Desde então, diz a mãe, a escola passou a colocar dificuldades. Primeiro, desrespeitando a resolução número 12/2015, que garante o reconhecimento e adoção do nome social em instituições e redes de ensino de todos os níveis e modalidades. Depois, negando o uso do banheiro de acordo com a identidade de gênero de cada sujeito.
"Desrespeitava o nome social, colocando o nome civil em todos os registros, tais como frequência, avaliações, boletins, a submetendo ao constrangimento. O banheiro feminino também lhe foi negado, com a recomendação que usasse o banheiro da coordenação", relatou a mãe.

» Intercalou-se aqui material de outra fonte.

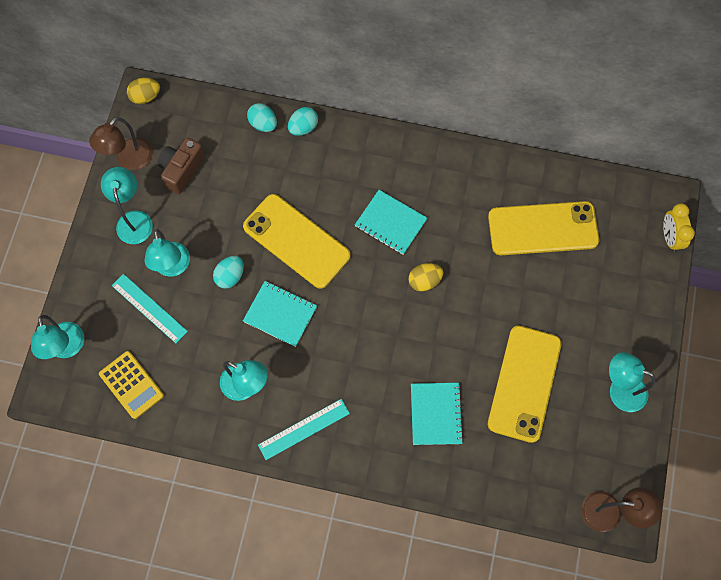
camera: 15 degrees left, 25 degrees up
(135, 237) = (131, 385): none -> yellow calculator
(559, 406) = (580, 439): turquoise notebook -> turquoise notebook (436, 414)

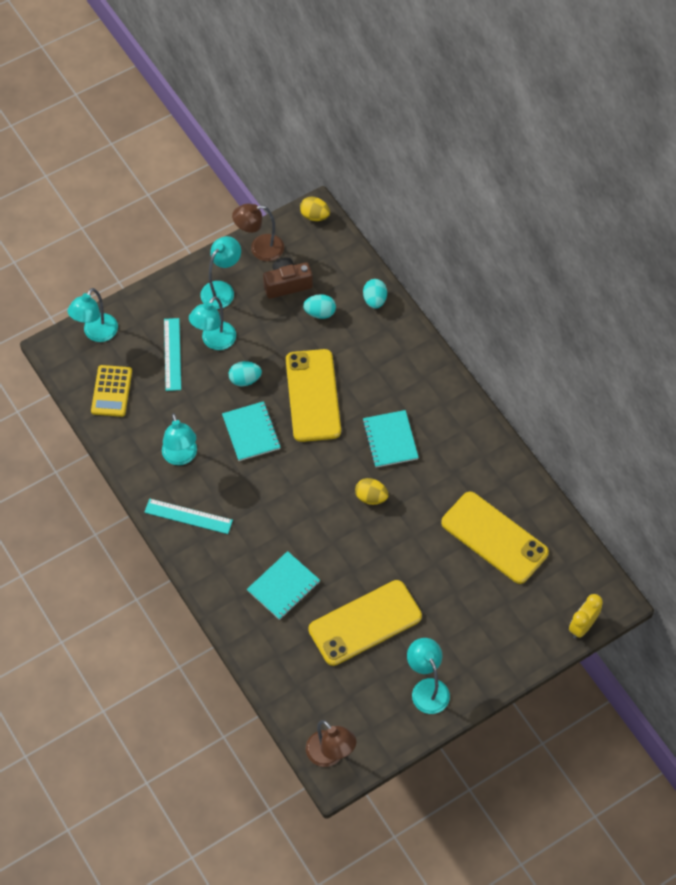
camera: 45 degrees right, 10 degrees down
(303, 127) = (399, 326): turquoise egg -> turquoise egg (320, 313)

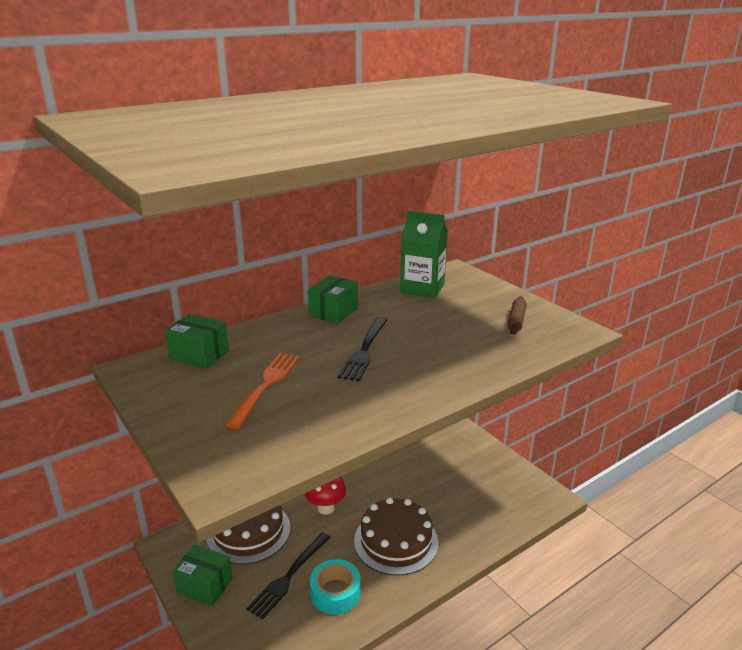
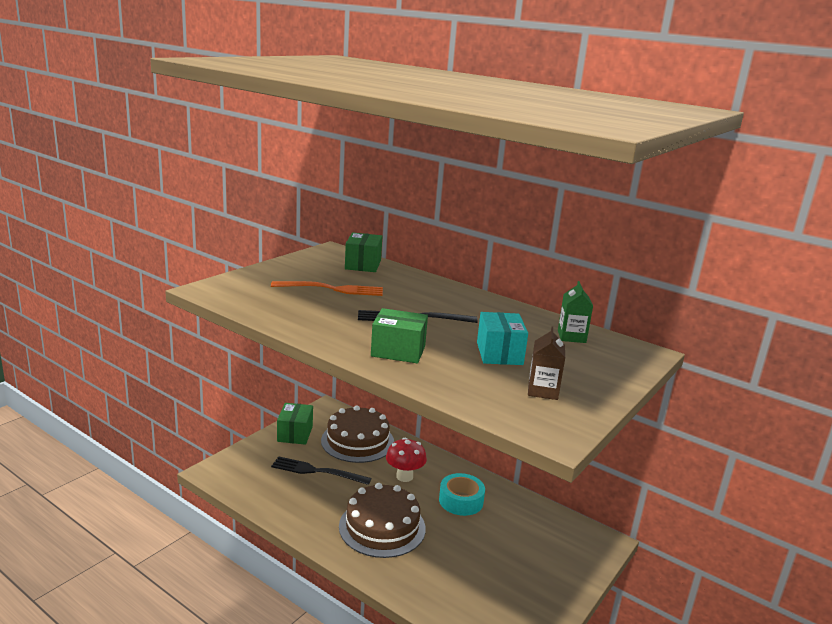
camera: 70 degrees right, 5 degrees down
(333, 312) = (474, 301): green box -> green box (398, 351)
(335, 592) = (307, 499): turquoise tape -> turquoise tape (461, 501)
(422, 288) = (571, 336): green carton -> green carton, size x0.59
(449, 324) = (499, 353): none -> turquoise box
(516, 320) = (542, 391): brown rolling pin -> brown carton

A resolução do Conselho Nacional de Combate à Discriminação e Promoções dos Direitos de Lésbicas, Gays, Travestis e Transexuais, de 2015 determina que travestis e transexuais tenham o direito de usar o nome social em todas as escolas e redes de ensino do País. O nome social, segundo a norma, deve constar em documentos, formulários e sistemas de inscrição, matrículas ou avaliações. O aluno também deverá ser chamado oralmente pelo nome escolhido.
"Depois, a impediram de pegar a carteirinha de estudante com o nome social, porque se negaram a confirmar a matrícula dela, o que causa danos morais e também financeiros, uma vez que ela não pode exercer seu direito à meia. Hoje (terça-feira), no cúmulo da transfobia, me chamaram para uma reunião e recomendaram que nossa família procure outra escola, que possa atender 'as necessidades' dela. Admitiram que ela é uma ótima aluna, com boas notas e comportamento, mas não vão fazer a matrícula dela para o ano de 2018", disse Mara.
"Simplesmente a expulsaram, a enxotaram. E quando eu questionei nos escorraçaram: 'os acompanhem, já terminamos a reunião'. Nunca nos sentimos tão constrangidos, humilhados, diminuídos, desrespeitados", descreveu Mara.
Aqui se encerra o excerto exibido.